• [WRITTEN TASK] Return the text lines of each item below verbatim, in their original order, and leave out the pictures.

──────── EXERCISE MATERIAL

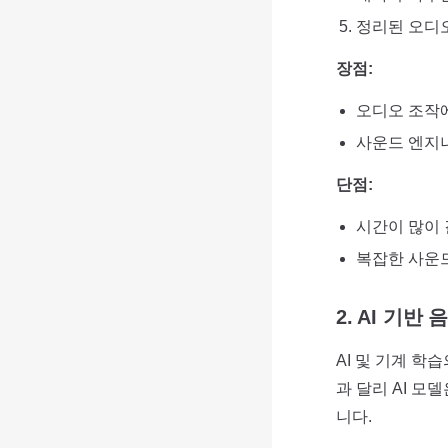
정리된 오디
장점:
오디오 조작에
사운드 엔지
단점:
시간이 많이 
복잡한 사운드
2. AI 기반
AI 및 기계 학
과 달리 AI 
니다.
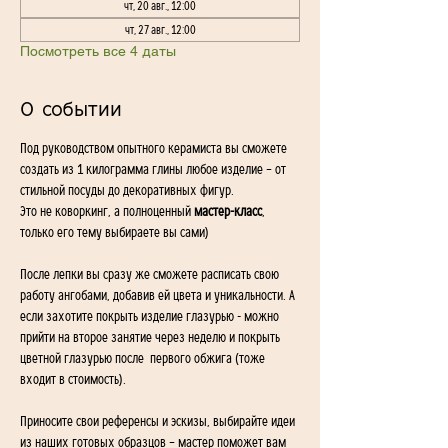
чт, 20 авг., 12:00
чт, 27 авг., 12:00
Посмотреть все 4 даты
О событии
Под руководством опытного керамиста вы сможете 
создать из 1 килограмма глины любое изделие – от 
стильной посуды до декоративных фигур. 
Это не коворкинг, а полноценный 
мастер-класс
, 
только его тему выбираете вы сами)
После лепки вы сразу же сможете расписать свою 
работу ангобами, добавив ей цвета и уникальности. А 
если захотите покрыть изделие глазурью - можно 
прийти на второе занятие через неделю и покрыть 
цветной глазурью после  первого обжига (тоже 
входит в стоимость).
Приносите свои референсы и эскизы, выбирайте идеи 
из наших готовых образцов – мастер поможет вам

────────────────

• [EXPECTED OUTPUT]
정리된 오디
장점:
오디오 조작에
사운드 엔지
단점:
시간이 많이 
복잡한 사운드
2. AI 기반
AI 및 기계 학
과 달리 AI 
니다.
чт, 20 авг., 12:00
чт, 27 авг., 12:00
Посмотреть все 4 даты
О событии
Под руководством опытного керамиста вы сможете 
создать из 1 килограмма глины любое изделие – от 
стильной посуды до декоративных фигур. 
Это не коворкинг, а полноценный 
мастер-класс
, 
только его тему выбираете вы сами)
После лепки вы сразу же сможете расписать свою 
работу ангобами, добавив ей цвета и уникальности. А 
если захотите покрыть изделие глазурью - можно 
прийти на второе занятие через неделю и покрыть 
цветной глазурью после  первого обжига (тоже 
входит в стоимость).
Приносите свои референсы и эскизы, выбирайте идеи 
из наших готовых образцов – мастер поможет вам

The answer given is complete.